Uses: Airtable (Inventory Link), Gmail, Slack, Google Sheets
The chart below lets you explore how the two approaches compare across each metric. Switch between runs or use the averages.
Once both interfaces share the same execution model, the numbers converge. CLI edges out slightly on output tokens across all three tasks, but that gap doesn't hold on cost.[4]There's no consistent winner. What this tells you is that the protocol isn't the variable. When the underlying tool is the same, MCP and CLI produce the same result.
In this experiment, the agent has to introspect the endpoints it has access to, inspect the schema of an endpoint, and call that endpoint with the proper schema. It has to do this for both MCP and CLI. The result is that MCP and CLI offer a similar performance. This is because the Corsair MCP is structured the way every MCP should be: there's no relationship between the number of integrations and the number of MCP tools. The tools the MCP receives are solely for introspection and execution. If you think about it, that's how a CLI natively works with a --help command. It's a good combination of introspection and execution.
This is not a perfect experiment. More tasks across a larger range of integrations would have eliminated variance across individual runs. Other experiments preload dozens of tools into the MCP context window before getting started. For example, the GitHub MCP loads 43 tools. Those same tools have CLI equivalents that the LLM has been trained on. The LLM natively knows that a GitHub command starts with git, and it's likely seen multiple variants of those 43 tool calls in CLI form while training. This means many online experiments are flawed from the beginning. They're set up so the CLI will win, and then they're mad at MCP when the CLI inevitably wins.

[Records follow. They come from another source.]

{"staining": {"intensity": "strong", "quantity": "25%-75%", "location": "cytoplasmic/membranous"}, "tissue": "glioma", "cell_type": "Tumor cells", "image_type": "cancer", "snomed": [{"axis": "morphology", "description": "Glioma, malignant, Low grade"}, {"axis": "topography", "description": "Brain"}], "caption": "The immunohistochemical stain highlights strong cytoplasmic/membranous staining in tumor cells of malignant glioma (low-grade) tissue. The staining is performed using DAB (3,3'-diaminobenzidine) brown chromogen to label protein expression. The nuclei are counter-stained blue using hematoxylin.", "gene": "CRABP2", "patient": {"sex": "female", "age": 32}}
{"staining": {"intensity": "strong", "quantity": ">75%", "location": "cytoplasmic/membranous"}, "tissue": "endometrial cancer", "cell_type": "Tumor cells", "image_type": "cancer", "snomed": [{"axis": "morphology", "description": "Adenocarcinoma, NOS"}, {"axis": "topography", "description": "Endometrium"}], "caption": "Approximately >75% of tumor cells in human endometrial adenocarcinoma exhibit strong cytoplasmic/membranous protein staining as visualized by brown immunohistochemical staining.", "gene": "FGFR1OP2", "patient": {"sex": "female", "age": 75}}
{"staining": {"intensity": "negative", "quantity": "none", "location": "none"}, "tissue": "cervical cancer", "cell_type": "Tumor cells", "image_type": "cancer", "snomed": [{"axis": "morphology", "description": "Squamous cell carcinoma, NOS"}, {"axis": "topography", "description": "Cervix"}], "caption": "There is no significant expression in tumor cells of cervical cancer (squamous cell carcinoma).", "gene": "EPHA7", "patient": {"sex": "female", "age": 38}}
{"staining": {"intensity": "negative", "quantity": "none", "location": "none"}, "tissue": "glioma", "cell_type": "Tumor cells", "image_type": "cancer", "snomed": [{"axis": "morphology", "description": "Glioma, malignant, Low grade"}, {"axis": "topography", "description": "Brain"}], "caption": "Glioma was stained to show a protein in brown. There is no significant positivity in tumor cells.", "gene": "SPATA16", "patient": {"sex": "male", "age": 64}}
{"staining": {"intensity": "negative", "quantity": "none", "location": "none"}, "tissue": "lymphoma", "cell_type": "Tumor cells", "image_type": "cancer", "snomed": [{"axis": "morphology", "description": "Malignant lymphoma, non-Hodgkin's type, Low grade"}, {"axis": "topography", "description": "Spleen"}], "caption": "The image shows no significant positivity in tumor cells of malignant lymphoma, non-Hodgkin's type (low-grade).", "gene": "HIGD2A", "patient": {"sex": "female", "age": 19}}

I started this experiment as a skeptic looking for data to confirm more token-efficient CLI performance. The data didn't cooperate. When I gave CLI and MCP the same execution model, the gap I expected to prove wasn't there. That's because we ended up building a better MCP server.
MCP scaled faster than the understanding of how to build it well. Servers got shipped half-baked because the window to claim MCP support felt like it was closing. The backlash is a natural response to that, but it's not the end. MCP is in its second phase now: being questioned, benchmarked, and rebuilt. Within a few months I think the sentiment flips. The lesson is to build the integration layer properly first, and the MCP becomes trivial. When we did that, MCP and CLI performed identically. The protocol was never the problem.